Prerequisite: Python 3.10 – 3.13 (CPU is enough — no GPU required, no system ffmpeg required).

# 1. Clone / copy this folder onto the new machine, then:
cd "<path-to-folder>"

# 2. Create a virtual env
python -m venv .venv
.\.venv\Scripts\Activate.ps1        # Windows
# source .venv/bin/activate         # macOS / Linux

# 3. Install (use --only-binary to skip Rust/MSVC compilation on Py3.13)
python -m pip install --upgrade pip
pip install -r requirements.txt --only-binary=:all:

# 4. Launch
python app.py

Browser opens at http://127.0.0.1:7860.

To stop the app: press Ctrl+C in the terminal running python app.py.

First launch only: downloads ~~1.2 GB of models from Hugging Face into `~~/.cache/huggingface/` (cached for all future runs, fully offline afterwards).
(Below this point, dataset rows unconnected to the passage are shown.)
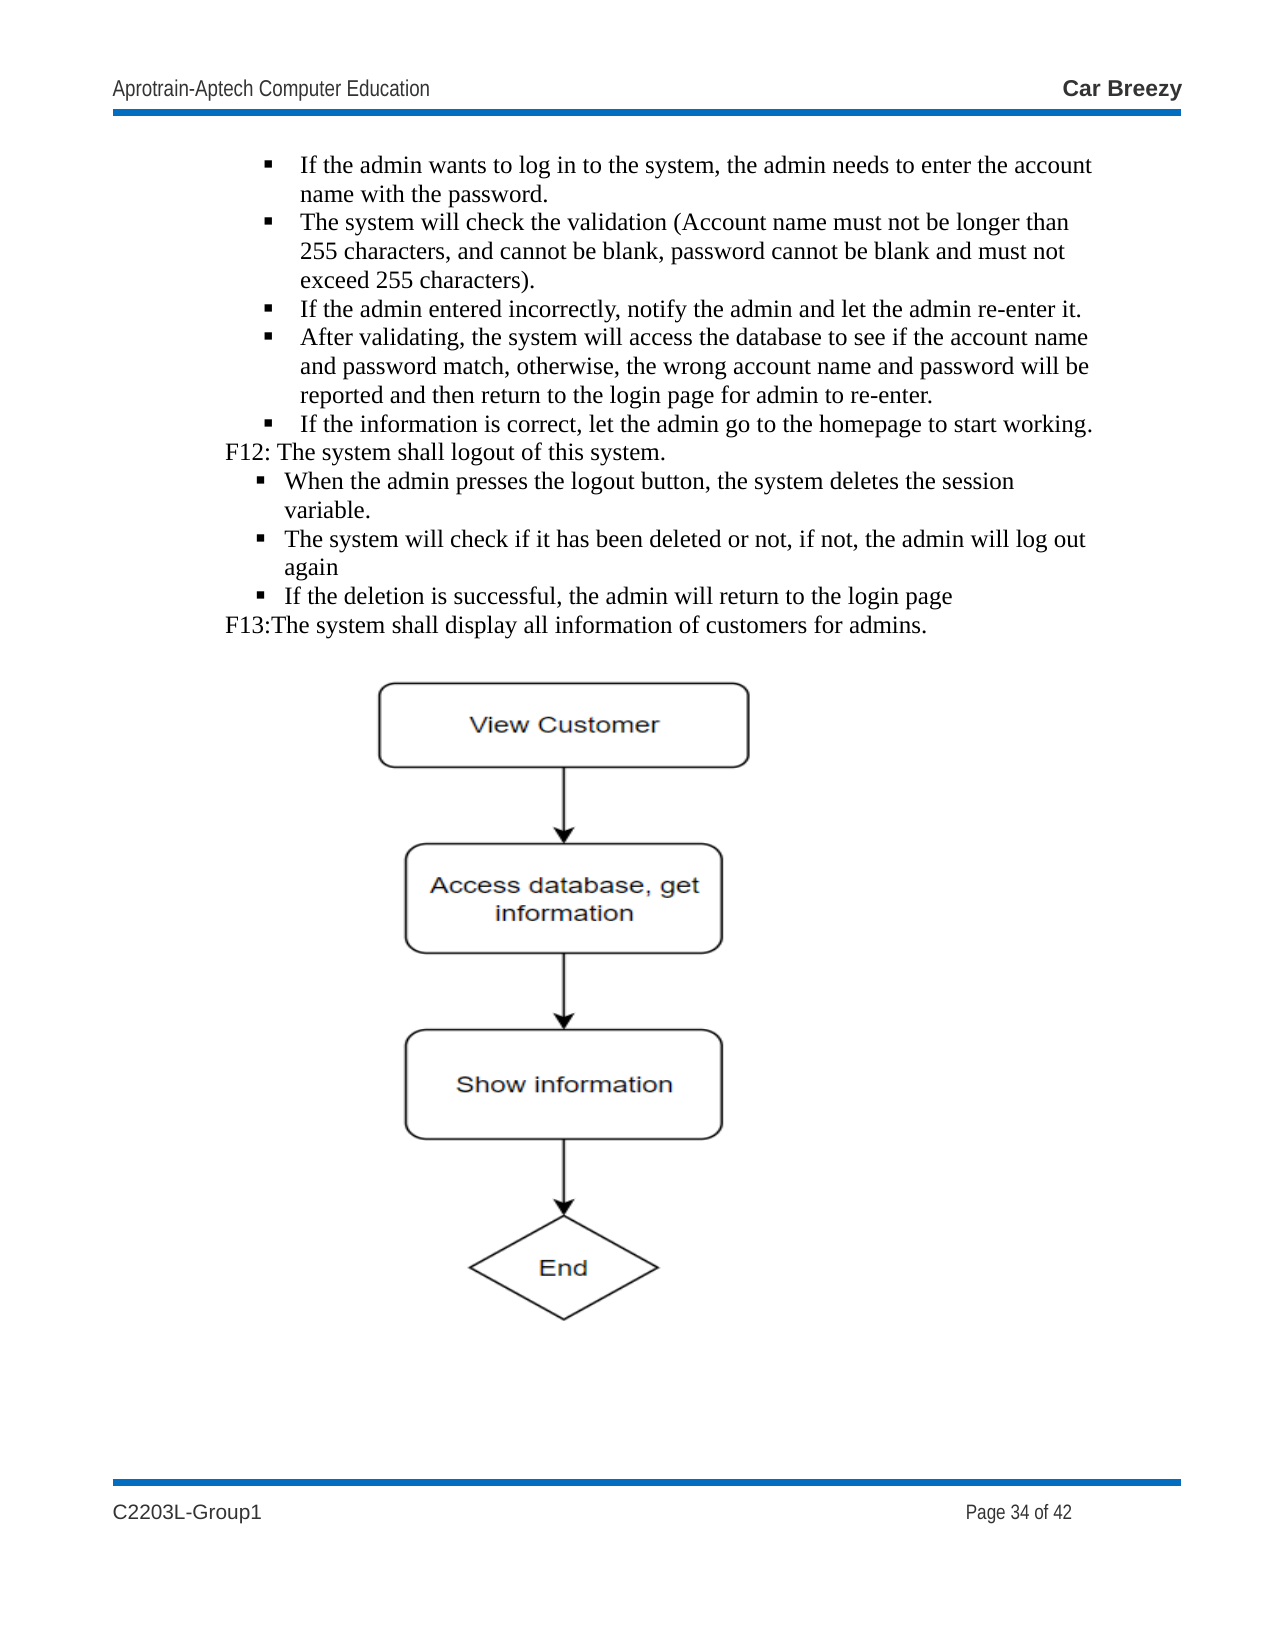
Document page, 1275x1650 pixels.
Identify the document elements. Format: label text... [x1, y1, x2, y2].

list If the deletion is successful, the admin will return to the login page [254, 581, 1106, 610]
text F13:The system shall display all information of customers for admins. [181, 610, 1106, 639]
text F12: The system shall logout of this system. [181, 437, 1106, 466]
list The system will check if it has been deleted or not, if not, the admin will log out again [254, 524, 1106, 581]
list If the information is correct, let the admin go to the homepage to start working. [262, 409, 1106, 437]
list When the admin presses the logout button, the system deletes the session variable. [254, 466, 1106, 524]
list If the admin entered incorrectly, notify the admin and let the admin re-enter it. [262, 294, 1106, 322]
list The system will check the validation (Account name must not be longer than 255 characters, and cannot be blank, password cannot be blank and must not exceed 255 characters). [262, 207, 1106, 294]
list After validating, the system will access the database to see if the account name and password match, otherwise, the wrong account name and password will be reported and then return to the login page for admin to re-enter. [262, 322, 1106, 409]
list If the admin wants to log in to the system, the admin needs to enter the account name with the password. [262, 150, 1106, 207]
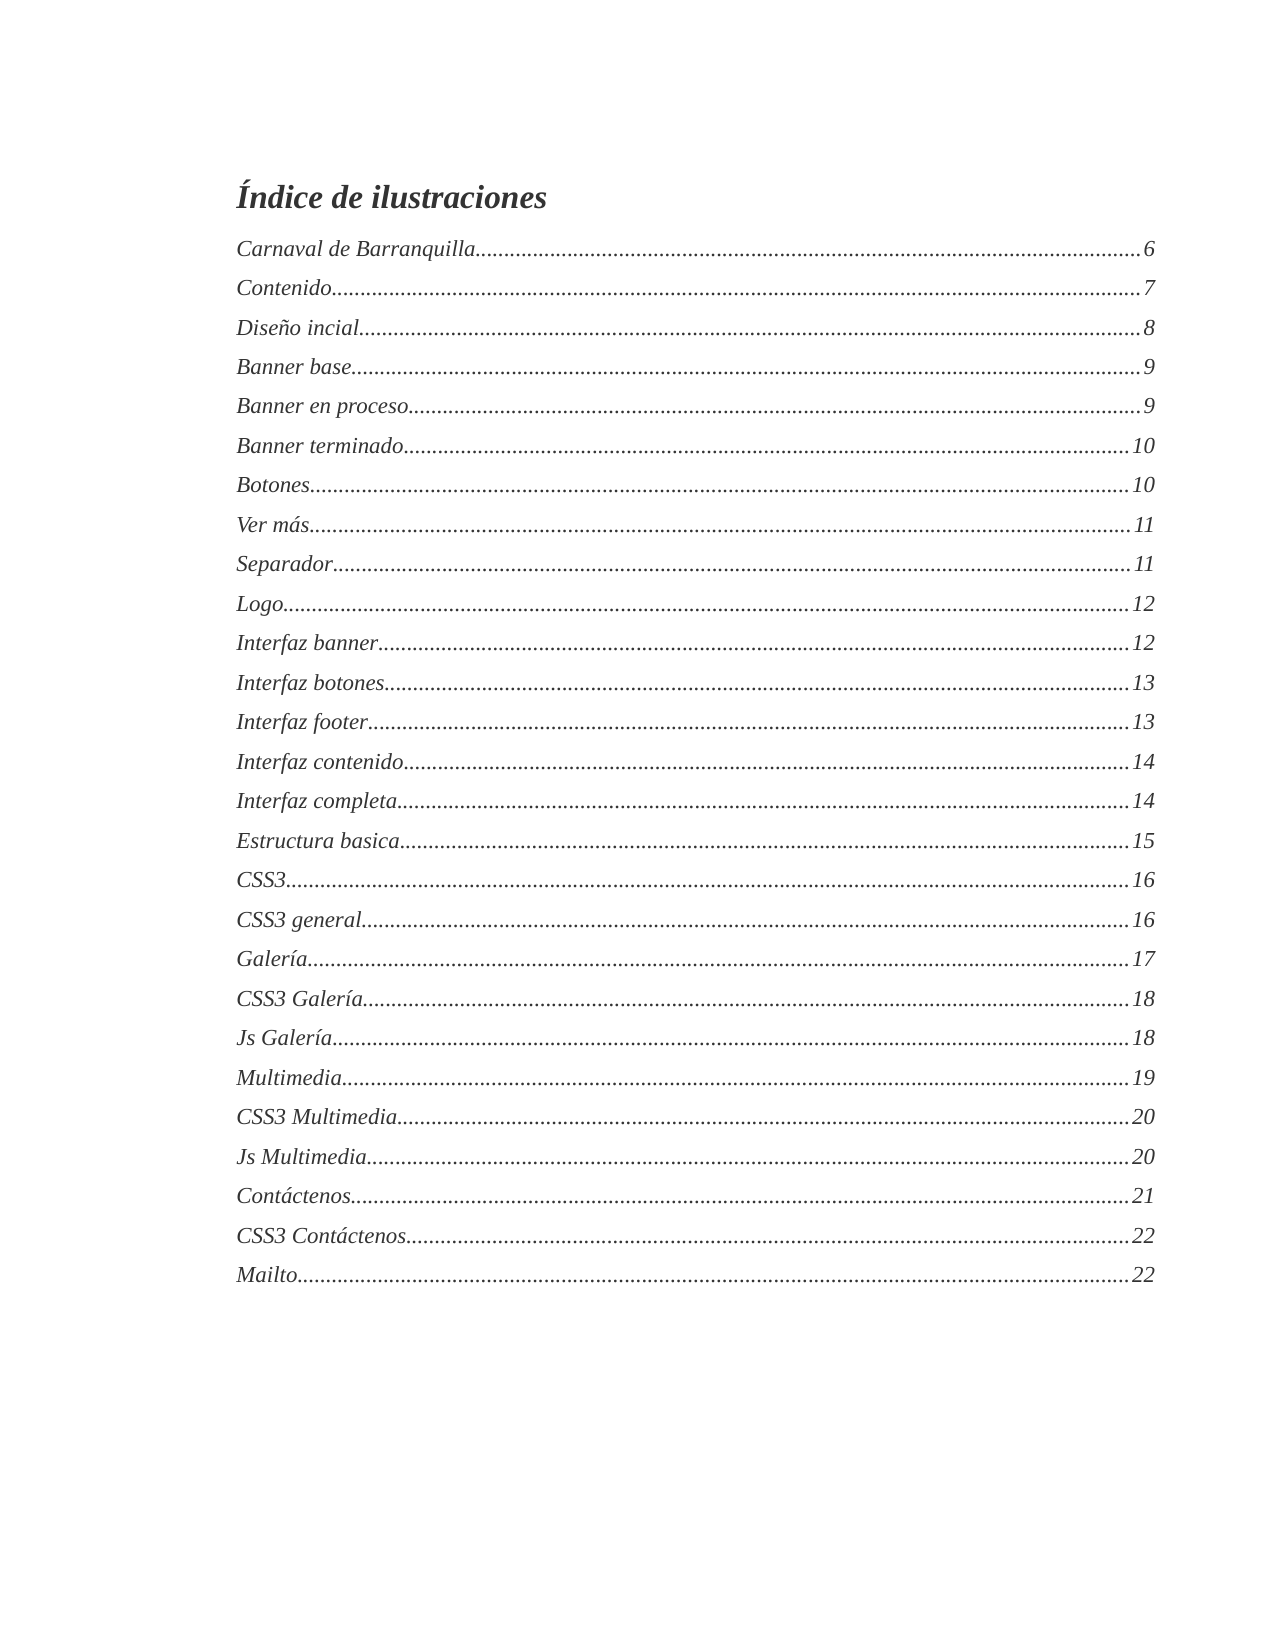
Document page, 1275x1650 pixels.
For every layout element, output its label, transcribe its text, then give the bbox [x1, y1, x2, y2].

That's it — no system packages, no ffmpeg, no GPU, no model files to download manually.

Tabs

🖼️ Image + Text — upload a face photo + type the spoken sentence → visual emotion bars, text emotion bars, fusion badge, generative summary. Optional attention-rollout heatmap on the face + per-token attention HTML when the toggle is on.
📹 Webcam / Video + Text — record a 3–10 s clip in the browser → per-frame emotion timeline chart, aggregated bars, fusion, summary.
🎙️ Audio + Image — record/upload audio + face photo. Whisper transcribes the audio; the transcript drives the text channel; full fusion + summary.
🎬 Video with Audio — record/upload a video with sound. Audio is extracted (imageio-ffmpeg), transcribed by Whisper, fed to the text classifier; frames produce the visual timeline; fused result + summary — no typing needed.
ℹ️ About — architecture & fusion logic.

Fusion / mismatch rule

Each modality's emotion distribution is mapped to a valence in [-1, +1].

Opposite-sign valences → MISMATCH DETECTED (amber 🟠)
Small delta → ALIGNED (green 🟢)
Otherwise → PARTIALLY ALIGNED (yellow 🟡)

The generative model is prompted with the structured signals and writes a 2–3 sentence empathetic summary.